Just to make things more interesting, the office staff informs me that this class has a new 2nd grader transfer from another school starting today. I scrounge a desk while the office staff delivers a book set and a chair for the kid to occupy.
I introduced the new kid (NK) to the rest of the class and was pleased that the kids were welcoming and helpful getting him situated. NK was quiet at first but his classmates are friendly and I can see he should not have any problems fitting into his new situation. By lunchtime, he has already hooked up with some of the other boys in the class.
The bomb exploded after lunch.
The kids are working quietly on some practice pages when three girls approach my desk to report that NK is telling everybody that Santa Claus isn't real!!
I approach to hear NK in a heated discussion with some of the boys at his table. NK in a calm tone IS telling these guys that "..Santa is just your parents buying stuff" with some of the boys responding a bit louder "You're LYING, I SAW HIM"!
My daughter encountered this problem last year with her own 3rd grader. Paige insisted on knowing the truth.
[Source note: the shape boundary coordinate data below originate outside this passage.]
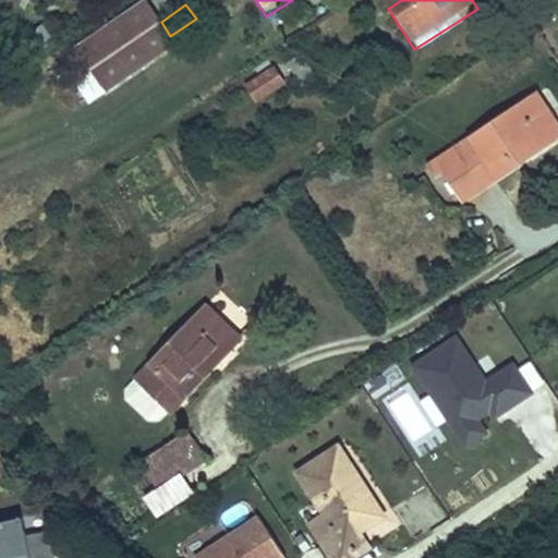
[(176,51),(147,9),(76,56),(105,98),(176,51)]
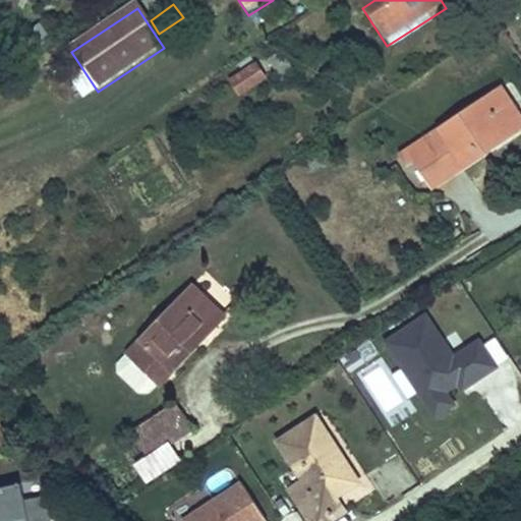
[(284,49),(269,55),(279,78),(294,72),(284,49)]
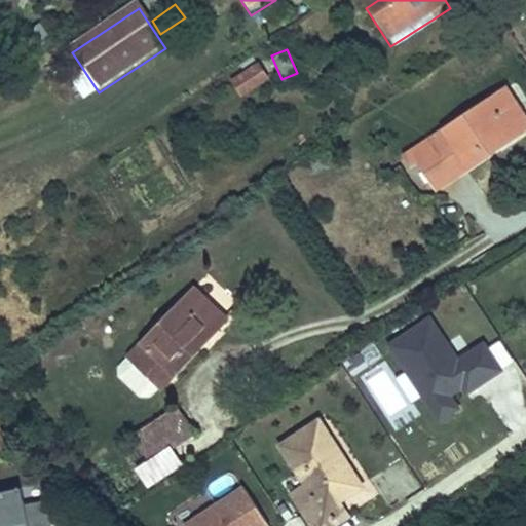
[(242,103),(268,85),(259,71),(233,87),(242,103)]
After repeated assurances that she was "really, really ready for the "truth", Paige sadly told her mom later: "I'm going to sleep now and hope I forget everything you just told me"
I escort NK back to the teacher's desk for a quite conversation.
Me: Dude! What's going on here?
NK: They think Santa is real. I know he's not.
Me: Why do you think that?
NK: I just know. My uncle told me.
Me: Do you think it's your job to let everyone else "know"
NK: (shrugs shoulders)
Me: Look! It's not your job to blab stuff you hear from your uncle, so knock it off, ok?
NK: (shrugs shoulders, and wanders back to his desk muttering...)
NK has upset the class introducing doubt about the "Santa" question as I can hear muted discussion and snatches of "is too...is not" passing back and forth between NK and other students.
"Mr. Homework! NK is lying! Right?
Now, I'm NOT going to tell 2nd graders that NK is right and Santa isn't real. That's obviously NOT my responsibility and, like I told NK, not my job. But they ARE waiting for a response. Copping out with "ask your parents" isn't much better.
"Look, here's the deal. Santa IS real! But only to children who still believe. He knows when you get older and kind of stop believing. That's when he notifies your parents to let them know that, from now on, it's up to them to help deliver your presents for him." That kind of settled the issue.
After class I saw the principle in the office to let her know about NK and the "Santa issue".
I'm going home now and hope I don't have to deal with any Easter Bunny issues later this year.